Lets face it.  I’ve read the David Allen books, listened to the audio books, read the blogs, various articles, blog posts, etc., ad naseum,  and have tried….really tried to implement GTD.  And I end up falling flat on my face in the world of time management every time.  Seriously, I’ve wondered if there was a GTD Anonymous meeting I could attend as I felt that I was a total GTD failure.   Then I happened on this blog post at Greekpreneur.com, entitled: “26 Reasons Not to Use GTD“.  Though written in 2008 it made a lot of sense and now I’m at a loss at why I invested so much of my time and energy into GTD.
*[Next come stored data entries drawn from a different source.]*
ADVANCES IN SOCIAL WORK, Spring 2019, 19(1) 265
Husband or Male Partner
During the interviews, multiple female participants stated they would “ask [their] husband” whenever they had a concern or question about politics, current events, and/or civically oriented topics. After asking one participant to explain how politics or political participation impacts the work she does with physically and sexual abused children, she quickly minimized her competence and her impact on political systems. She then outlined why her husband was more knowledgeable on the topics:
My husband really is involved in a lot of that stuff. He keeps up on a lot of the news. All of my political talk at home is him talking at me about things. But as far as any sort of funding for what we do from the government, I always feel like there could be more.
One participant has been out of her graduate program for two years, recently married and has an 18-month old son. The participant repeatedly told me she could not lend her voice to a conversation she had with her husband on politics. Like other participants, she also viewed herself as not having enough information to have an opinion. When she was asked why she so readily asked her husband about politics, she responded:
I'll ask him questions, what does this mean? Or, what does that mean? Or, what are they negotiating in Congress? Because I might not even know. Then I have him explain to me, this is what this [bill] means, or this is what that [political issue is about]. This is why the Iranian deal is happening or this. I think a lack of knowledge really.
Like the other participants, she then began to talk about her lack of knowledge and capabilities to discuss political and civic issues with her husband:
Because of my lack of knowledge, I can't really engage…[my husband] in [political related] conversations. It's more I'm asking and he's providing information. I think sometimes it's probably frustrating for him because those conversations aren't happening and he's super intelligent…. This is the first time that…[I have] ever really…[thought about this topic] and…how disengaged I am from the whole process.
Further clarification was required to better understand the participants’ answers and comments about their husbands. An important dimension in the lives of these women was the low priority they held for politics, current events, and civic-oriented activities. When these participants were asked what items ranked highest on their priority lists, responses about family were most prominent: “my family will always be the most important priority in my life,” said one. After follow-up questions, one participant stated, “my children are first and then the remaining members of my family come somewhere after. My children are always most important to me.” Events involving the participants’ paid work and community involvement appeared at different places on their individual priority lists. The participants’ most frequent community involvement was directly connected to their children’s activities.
I still want to improve my time management skills so I recently went through my library and dusted off a couple of resources that I’ve had for years.  The first was a book written Richard Winwood, “Time Management: An Introduction to the Franklin System” and the second was a cassette tape series entitled: “The Insight System for Planning Your Time and Your Life“, taught by Charles R Hobbs.  The book is based on the original Franklin Day Planner (now Franklin-Covey), and the tape series, on the Day-Timer planner.  Both planners are awesome, by the way and are almost similar. The principles taught in these dated resources are still sound and, in my humble opinion, are easier to implement than that of GTD.

Unfortunately I’m missing some of the cassettes from the “Insight” series, so while I scour the house looking for them I’m going to give Richard Winwood’s book another read and see if I can untangle my time management nightmare.

So….I’ve babbled on about time management long enough.  Anyone have time management suggestions, you’d like to share?